A comedian I respect wrote this week that ‘the time to be cool is over, that it’s time to care about something again.’ This same guy has joined tens of thousands in the quickly growing Democratic Socialists of America, a party devoted to radical change through the ballot box. Many people my age and younger are leaving the Democratic Party behind. We’re leaving it for socialist parties, for apathy, and many are leaving it for Trumpism. It seems that Nazi is punk again. Irony and cynicism and the tribal relativism of online propaganda has eroded the very idea that anything, even the most basic facts about power and ideology, is knowable. The moral bankruptcy of Republicans and the strategic collapse of the Democrats has left another generation in the dark, feeling hopeless that change is possible. Finance has consumed the world, and capitalism has marched ceaselessly toward its endgame.

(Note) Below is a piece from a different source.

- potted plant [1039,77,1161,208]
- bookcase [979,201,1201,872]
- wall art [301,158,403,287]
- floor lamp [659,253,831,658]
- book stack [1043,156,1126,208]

But some ideas which were anathema to the mainstream have become normalized. Feminist is a badge of honor that even some anti-abortion white ladies scramble to claim. Socialist is no longer an entirely dirty word. Critical race theory has creeped into the opinion papers where once was published The Bell Curve and apologia from former Klansmen. Universal basic income is seeing experimental trials in Europe, and is whispered as a potential band-aid for the labor market after the app-ification of the economy. I suppose that things have changed, at least in fits and starts, and new avenues have been cleared for radical progress. But we need to walk down those streets. And we need to face the armies of angry fools who seek to stop progress in its tracks.
I will leave my poster of candidate Obama up for my daughter to see when she gets a little older. It’s a masterful piece of propaganda, and a relic of its time. It’s not in protest of Trump, whom I despise. I guess it’s mostly nostalgia, in the sense that the past is a place where we can reinvent our former selves to explain the problems we have now. I can look at it and remember when the Constitution seemed to work in our favor, instead of standing in our way.
Maybe it’s a reminder that not too long ago, I believed that true and lasting Progress was possible. It will remind me to never give my support, my money, my vote, to any candidate, any party, any movement, or any system that promises anything less than that.